Evil was a ‘good man’ he was in no gang – Mom, woman out of Hospital

The mother of one of two men shot and killed in St Mary, two Saturdays ago, is vehemently denying that he was a gang leader or was in any gang.
Dead are: Rayon Walker, 40, otherwise called ‘Evil’ and Adrian Black, 19, otherwise ‘Brammer’, both of Brown’s Town. They were killed in Frazer Wood District near Highgate, St Mary, on Saturday afternoon, September 22.
Walker was on bail in a murder case and as a condition of his bail was told to leave the parish. He was residing in Frazer Wood and was being visited by Black, who was said to be very close to him and by his girlfriend when they were attacked and shot. The girlfriend survived the attack.
Sandra Virgo said, her son was known as ‘Evil’ since he was a boy at Primary School in Brown’s Town, and was never “Lord Evil” that police gave as his alias.
Ms Virgo said, she is sure her son was killed by the police. She said that when he was first arrested for murder, he told everyone around that the police would kill him. “Him seh to everybody around there to hear, ‘Momma, dem going kill me,’” she said.
In responding to the North Coast Times’ lead story last week, she said: “He was no gang leader, mi want the police to tell me which gang, where the gang deh, who inna it and what it name.” Ms Virgo said her son was a known drug pusher and had done that for years, despite her counsel that he should get out of it.
“Everybody know him push drugs but him not in any gang,” she said. Ms Virgo said several policemen were his friends and he had been able to elude the police on the drug pushing activities.
She said she had tried to help Rayon over the years, at one time even sending him to England from where he was deported to Jamaica about 12 years ago, after being involved in drugs there.
She said after his arrest on a murder charge and he was at St Ann’s Bay police station one policeman approached him and said: “Yuh say you always have wi inna yuh pocket. A who inna who fah pocket now?” Ms Virgo said she recalled all these things as she contemplated the death of her eldest child who was close to her and who lived next door.
She said the murder charge against him could not prevail. “Dem couldn’t win the case” she said, arguing that Evil was not involved in killing anyone and had no motive in the case brought against him.
Attorney Nathan Geddes Morrison, who was the attorney on record, said the case was down to come before the St Ann Circuit session starting in St Ann’s Bay later this month.
Ms Virgo said, Evil was not in want and that he operated an unlicenced taxi at night and weekends, in addition to his other activities. She said Black who was killed with him was only around him for about a year and was no “disciple” of his.
She said her son was popular for his good deeds. “Him well beknowing. If you ever go inna Brown’s Town and ask how many pickney him help out fi go back a school!” She said.
Ms Virgo said her son was determined to sell drugs but was a good man. “Him was a good man,” she said. She said he died leaving three children.

Woman out of hospital

The woman who was shot and wounded at the same time the two men were killed in Frazer Wood, St Mary on September 22, is out of hospital. She, however, has major health issues from the wounds, one of which was to her leg

Her name is not being used for security reasons. However she was the girlfriend of Rayon Walker, 40, aka  ‘Evil’ who was shot and killed along with Adrian Black, 19, otherwise called ‘Brammer’ and ‘Boyus’.

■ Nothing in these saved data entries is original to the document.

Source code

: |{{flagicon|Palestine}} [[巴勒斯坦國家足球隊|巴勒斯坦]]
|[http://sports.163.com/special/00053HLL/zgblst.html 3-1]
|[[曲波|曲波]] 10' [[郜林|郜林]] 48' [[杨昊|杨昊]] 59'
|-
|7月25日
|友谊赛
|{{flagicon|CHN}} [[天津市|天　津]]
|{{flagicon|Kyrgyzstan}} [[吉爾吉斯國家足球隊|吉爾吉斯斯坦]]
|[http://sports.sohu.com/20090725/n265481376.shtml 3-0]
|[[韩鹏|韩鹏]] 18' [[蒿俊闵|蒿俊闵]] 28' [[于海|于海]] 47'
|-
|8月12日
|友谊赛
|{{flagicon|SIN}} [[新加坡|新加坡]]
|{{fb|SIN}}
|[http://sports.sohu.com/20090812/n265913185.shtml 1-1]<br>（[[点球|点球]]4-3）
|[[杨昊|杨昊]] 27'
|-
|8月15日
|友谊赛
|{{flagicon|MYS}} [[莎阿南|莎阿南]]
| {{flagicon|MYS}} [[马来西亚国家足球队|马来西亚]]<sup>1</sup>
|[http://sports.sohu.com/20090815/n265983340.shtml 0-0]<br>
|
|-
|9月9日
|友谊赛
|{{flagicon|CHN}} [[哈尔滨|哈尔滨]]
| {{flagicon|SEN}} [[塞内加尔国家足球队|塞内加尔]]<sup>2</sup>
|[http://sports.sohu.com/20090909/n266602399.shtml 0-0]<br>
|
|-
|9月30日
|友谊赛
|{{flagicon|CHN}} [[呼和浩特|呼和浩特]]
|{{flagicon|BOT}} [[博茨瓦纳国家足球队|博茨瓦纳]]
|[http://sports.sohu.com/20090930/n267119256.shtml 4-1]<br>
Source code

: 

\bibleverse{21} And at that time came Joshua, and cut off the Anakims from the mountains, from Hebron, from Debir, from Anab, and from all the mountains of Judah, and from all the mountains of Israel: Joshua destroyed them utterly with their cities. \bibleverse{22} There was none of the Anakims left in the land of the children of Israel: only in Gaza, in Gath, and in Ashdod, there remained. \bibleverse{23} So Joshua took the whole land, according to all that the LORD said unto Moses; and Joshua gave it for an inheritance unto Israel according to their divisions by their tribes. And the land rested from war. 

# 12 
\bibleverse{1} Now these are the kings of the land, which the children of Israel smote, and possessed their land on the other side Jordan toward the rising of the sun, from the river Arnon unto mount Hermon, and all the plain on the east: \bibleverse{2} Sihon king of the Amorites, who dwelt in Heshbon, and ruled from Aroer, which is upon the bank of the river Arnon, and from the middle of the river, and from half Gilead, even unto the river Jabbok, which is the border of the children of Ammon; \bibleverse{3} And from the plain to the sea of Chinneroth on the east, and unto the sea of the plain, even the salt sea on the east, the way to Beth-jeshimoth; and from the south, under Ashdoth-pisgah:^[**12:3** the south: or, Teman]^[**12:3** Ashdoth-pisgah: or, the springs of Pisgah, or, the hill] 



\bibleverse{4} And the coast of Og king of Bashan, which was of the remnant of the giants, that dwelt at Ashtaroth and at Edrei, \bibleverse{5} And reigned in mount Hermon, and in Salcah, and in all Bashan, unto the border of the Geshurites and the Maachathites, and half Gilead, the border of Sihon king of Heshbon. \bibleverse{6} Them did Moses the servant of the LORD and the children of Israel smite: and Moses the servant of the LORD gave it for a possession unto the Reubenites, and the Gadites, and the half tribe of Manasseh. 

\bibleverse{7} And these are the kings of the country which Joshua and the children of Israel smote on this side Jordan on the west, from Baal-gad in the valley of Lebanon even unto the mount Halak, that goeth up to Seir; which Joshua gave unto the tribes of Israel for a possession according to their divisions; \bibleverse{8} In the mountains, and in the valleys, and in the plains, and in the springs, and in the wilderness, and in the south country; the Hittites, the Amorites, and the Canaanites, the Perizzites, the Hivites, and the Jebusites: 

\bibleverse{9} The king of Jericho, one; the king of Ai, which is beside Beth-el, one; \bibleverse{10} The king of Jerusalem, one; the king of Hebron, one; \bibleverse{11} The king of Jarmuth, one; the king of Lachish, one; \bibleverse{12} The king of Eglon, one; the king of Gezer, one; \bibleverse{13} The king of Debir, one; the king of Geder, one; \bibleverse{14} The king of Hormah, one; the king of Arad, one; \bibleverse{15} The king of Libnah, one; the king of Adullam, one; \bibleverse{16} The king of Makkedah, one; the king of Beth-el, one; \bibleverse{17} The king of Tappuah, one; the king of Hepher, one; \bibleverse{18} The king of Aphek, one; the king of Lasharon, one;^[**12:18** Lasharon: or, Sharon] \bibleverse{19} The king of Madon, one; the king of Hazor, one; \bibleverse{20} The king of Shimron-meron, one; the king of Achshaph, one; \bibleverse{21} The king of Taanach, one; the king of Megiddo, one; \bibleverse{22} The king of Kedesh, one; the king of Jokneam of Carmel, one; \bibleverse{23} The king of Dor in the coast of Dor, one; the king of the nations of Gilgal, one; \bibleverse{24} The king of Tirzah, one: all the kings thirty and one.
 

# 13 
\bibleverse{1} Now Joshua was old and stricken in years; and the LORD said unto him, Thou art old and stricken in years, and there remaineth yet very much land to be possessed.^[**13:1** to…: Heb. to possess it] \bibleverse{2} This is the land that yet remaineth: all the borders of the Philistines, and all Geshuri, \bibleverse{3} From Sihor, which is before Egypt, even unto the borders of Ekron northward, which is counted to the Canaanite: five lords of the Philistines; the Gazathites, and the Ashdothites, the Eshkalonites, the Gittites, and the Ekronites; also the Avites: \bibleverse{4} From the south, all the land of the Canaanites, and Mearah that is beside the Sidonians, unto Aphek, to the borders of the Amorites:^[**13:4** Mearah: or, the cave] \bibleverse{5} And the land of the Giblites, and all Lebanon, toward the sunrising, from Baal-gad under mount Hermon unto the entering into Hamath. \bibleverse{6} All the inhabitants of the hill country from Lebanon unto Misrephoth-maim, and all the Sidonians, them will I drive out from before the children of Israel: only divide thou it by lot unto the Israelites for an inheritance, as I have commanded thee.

Police had reported that, the three were inside a house when a lone gunman entered and shot them. However, it is now being reported that it was three men who went to the house and carried out the shooting that led to the death of two.

Meantime, the family members of the two killed have not been able to view their bodies. Walker’s mother, a vendor in Brown’s Town, Sandra Virgo told the North Coast Times that she went to the funeral home to see the body but was told they had to remain “sealed” until police procedures were completed.